* INFORMATION PROVIDED
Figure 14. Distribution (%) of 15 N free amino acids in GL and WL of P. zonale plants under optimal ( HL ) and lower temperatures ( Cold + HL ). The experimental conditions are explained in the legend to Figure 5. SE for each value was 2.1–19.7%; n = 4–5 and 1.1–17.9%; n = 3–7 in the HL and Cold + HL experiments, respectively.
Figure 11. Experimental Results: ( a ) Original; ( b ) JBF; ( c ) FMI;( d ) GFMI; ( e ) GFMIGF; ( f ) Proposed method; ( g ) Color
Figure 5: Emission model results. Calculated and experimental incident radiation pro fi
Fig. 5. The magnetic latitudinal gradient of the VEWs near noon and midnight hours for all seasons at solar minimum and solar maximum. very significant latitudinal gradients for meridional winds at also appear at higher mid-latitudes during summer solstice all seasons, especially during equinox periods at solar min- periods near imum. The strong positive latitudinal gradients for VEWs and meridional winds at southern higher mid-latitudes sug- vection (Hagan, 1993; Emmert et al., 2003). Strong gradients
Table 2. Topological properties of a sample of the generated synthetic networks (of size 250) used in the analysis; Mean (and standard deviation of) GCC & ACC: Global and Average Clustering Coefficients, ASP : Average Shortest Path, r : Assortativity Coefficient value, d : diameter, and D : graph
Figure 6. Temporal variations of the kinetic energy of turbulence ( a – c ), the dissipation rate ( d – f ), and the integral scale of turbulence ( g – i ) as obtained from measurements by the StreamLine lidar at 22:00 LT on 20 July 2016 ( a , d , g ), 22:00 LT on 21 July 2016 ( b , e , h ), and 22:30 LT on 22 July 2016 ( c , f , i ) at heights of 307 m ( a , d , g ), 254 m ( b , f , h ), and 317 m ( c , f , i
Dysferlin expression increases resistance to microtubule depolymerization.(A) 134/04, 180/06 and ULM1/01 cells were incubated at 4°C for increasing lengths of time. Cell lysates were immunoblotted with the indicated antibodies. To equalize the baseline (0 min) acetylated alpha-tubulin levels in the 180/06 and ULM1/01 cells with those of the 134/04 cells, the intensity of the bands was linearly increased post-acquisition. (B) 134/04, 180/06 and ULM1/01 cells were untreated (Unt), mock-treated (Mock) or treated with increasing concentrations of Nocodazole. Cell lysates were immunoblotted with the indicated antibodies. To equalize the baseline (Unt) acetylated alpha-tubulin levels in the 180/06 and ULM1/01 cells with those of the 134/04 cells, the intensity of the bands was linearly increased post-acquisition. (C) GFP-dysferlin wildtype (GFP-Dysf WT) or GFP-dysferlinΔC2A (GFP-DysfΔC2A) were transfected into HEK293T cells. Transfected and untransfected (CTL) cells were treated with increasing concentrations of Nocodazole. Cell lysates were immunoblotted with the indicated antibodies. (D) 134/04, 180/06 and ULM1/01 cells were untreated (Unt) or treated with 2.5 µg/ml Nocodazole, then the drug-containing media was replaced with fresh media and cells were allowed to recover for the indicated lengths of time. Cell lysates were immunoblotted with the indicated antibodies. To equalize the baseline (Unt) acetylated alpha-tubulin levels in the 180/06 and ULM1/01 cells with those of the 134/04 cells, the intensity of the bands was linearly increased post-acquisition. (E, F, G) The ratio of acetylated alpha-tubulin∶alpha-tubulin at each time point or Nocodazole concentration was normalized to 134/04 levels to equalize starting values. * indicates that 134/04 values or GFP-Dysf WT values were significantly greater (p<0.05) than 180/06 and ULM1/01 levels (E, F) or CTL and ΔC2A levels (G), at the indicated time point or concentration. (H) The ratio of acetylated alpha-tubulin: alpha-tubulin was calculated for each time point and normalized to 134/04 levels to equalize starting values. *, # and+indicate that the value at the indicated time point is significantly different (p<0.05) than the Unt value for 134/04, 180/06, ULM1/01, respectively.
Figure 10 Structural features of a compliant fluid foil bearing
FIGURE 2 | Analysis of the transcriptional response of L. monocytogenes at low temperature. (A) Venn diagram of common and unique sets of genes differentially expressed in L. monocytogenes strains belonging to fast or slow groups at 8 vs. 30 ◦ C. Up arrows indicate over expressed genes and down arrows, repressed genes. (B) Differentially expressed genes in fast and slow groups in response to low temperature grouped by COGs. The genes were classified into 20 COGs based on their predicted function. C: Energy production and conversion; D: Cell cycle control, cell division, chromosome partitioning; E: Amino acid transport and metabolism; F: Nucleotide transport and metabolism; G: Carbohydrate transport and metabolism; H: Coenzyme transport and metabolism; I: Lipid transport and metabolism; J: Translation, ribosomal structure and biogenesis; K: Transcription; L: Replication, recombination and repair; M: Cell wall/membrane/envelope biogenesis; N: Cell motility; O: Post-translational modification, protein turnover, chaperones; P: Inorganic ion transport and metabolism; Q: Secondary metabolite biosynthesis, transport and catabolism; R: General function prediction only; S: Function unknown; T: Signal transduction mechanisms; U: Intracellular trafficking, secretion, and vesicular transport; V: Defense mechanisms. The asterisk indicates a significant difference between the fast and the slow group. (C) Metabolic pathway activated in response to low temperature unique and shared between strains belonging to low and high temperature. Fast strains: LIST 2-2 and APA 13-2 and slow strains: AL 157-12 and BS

* WHAT IS NEEDED
The lines above should be printed again, exactly as they are.

* ANSWER SPACE
Figure 14. Distribution (%) of 15 N free amino acids in GL and WL of P. zonale plants under optimal ( HL ) and lower temperatures ( Cold + HL ). The experimental conditions are explained in the legend to Figure 5. SE for each value was 2.1–19.7%; n = 4–5 and 1.1–17.9%; n = 3–7 in the HL and Cold + HL experiments, respectively.
Figure 11. Experimental Results: ( a ) Original; ( b ) JBF; ( c ) FMI;( d ) GFMI; ( e ) GFMIGF; ( f ) Proposed method; ( g ) Color
Figure 5: Emission model results. Calculated and experimental incident radiation pro fi
Fig. 5. The magnetic latitudinal gradient of the VEWs near noon and midnight hours for all seasons at solar minimum and solar maximum. very significant latitudinal gradients for meridional winds at also appear at higher mid-latitudes during summer solstice all seasons, especially during equinox periods at solar min- periods near imum. The strong positive latitudinal gradients for VEWs and meridional winds at southern higher mid-latitudes sug- vection (Hagan, 1993; Emmert et al., 2003). Strong gradients
Table 2. Topological properties of a sample of the generated synthetic networks (of size 250) used in the analysis; Mean (and standard deviation of) GCC & ACC: Global and Average Clustering Coefficients, ASP : Average Shortest Path, r : Assortativity Coefficient value, d : diameter, and D : graph
Figure 6. Temporal variations of the kinetic energy of turbulence ( a – c ), the dissipation rate ( d – f ), and the integral scale of turbulence ( g – i ) as obtained from measurements by the StreamLine lidar at 22:00 LT on 20 July 2016 ( a , d , g ), 22:00 LT on 21 July 2016 ( b , e , h ), and 22:30 LT on 22 July 2016 ( c , f , i ) at heights of 307 m ( a , d , g ), 254 m ( b , f , h ), and 317 m ( c , f , i
Dysferlin expression increases resistance to microtubule depolymerization.(A) 134/04, 180/06 and ULM1/01 cells were incubated at 4°C for increasing lengths of time. Cell lysates were immunoblotted with the indicated antibodies. To equalize the baseline (0 min) acetylated alpha-tubulin levels in the 180/06 and ULM1/01 cells with those of the 134/04 cells, the intensity of the bands was linearly increased post-acquisition. (B) 134/04, 180/06 and ULM1/01 cells were untreated (Unt), mock-treated (Mock) or treated with increasing concentrations of Nocodazole. Cell lysates were immunoblotted with the indicated antibodies. To equalize the baseline (Unt) acetylated alpha-tubulin levels in the 180/06 and ULM1/01 cells with those of the 134/04 cells, the intensity of the bands was linearly increased post-acquisition. (C) GFP-dysferlin wildtype (GFP-Dysf WT) or GFP-dysferlinΔC2A (GFP-DysfΔC2A) were transfected into HEK293T cells. Transfected and untransfected (CTL) cells were treated with increasing concentrations of Nocodazole. Cell lysates were immunoblotted with the indicated antibodies. (D) 134/04, 180/06 and ULM1/01 cells were untreated (Unt) or treated with 2.5 µg/ml Nocodazole, then the drug-containing media was replaced with fresh media and cells were allowed to recover for the indicated lengths of time. Cell lysates were immunoblotted with the indicated antibodies. To equalize the baseline (Unt) acetylated alpha-tubulin levels in the 180/06 and ULM1/01 cells with those of the 134/04 cells, the intensity of the bands was linearly increased post-acquisition. (E, F, G) The ratio of acetylated alpha-tubulin∶alpha-tubulin at each time point or Nocodazole concentration was normalized to 134/04 levels to equalize starting values. * indicates that 134/04 values or GFP-Dysf WT values were significantly greater (p<0.05) than 180/06 and ULM1/01 levels (E, F) or CTL and ΔC2A levels (G), at the indicated time point or concentration. (H) The ratio of acetylated alpha-tubulin: alpha-tubulin was calculated for each time point and normalized to 134/04 levels to equalize starting values. *, # and+indicate that the value at the indicated time point is significantly different (p<0.05) than the Unt value for 134/04, 180/06, ULM1/01, respectively.
Figure 10 Structural features of a compliant fluid foil bearing
FIGURE 2 | Analysis of the transcriptional response of L. monocytogenes at low temperature. (A) Venn diagram of common and unique sets of genes differentially expressed in L. monocytogenes strains belonging to fast or slow groups at 8 vs. 30 ◦ C. Up arrows indicate over expressed genes and down arrows, repressed genes. (B) Differentially expressed genes in fast and slow groups in response to low temperature grouped by COGs. The genes were classified into 20 COGs based on their predicted function. C: Energy production and conversion; D: Cell cycle control, cell division, chromosome partitioning; E: Amino acid transport and metabolism; F: Nucleotide transport and metabolism; G: Carbohydrate transport and metabolism; H: Coenzyme transport and metabolism; I: Lipid transport and metabolism; J: Translation, ribosomal structure and biogenesis; K: Transcription; L: Replication, recombination and repair; M: Cell wall/membrane/envelope biogenesis; N: Cell motility; O: Post-translational modification, protein turnover, chaperones; P: Inorganic ion transport and metabolism; Q: Secondary metabolite biosynthesis, transport and catabolism; R: General function prediction only; S: Function unknown; T: Signal transduction mechanisms; U: Intracellular trafficking, secretion, and vesicular transport; V: Defense mechanisms. The asterisk indicates a significant difference between the fast and the slow group. (C) Metabolic pathway activated in response to low temperature unique and shared between strains belonging to low and high temperature. Fast strains: LIST 2-2 and APA 13-2 and slow strains: AL 157-12 and BS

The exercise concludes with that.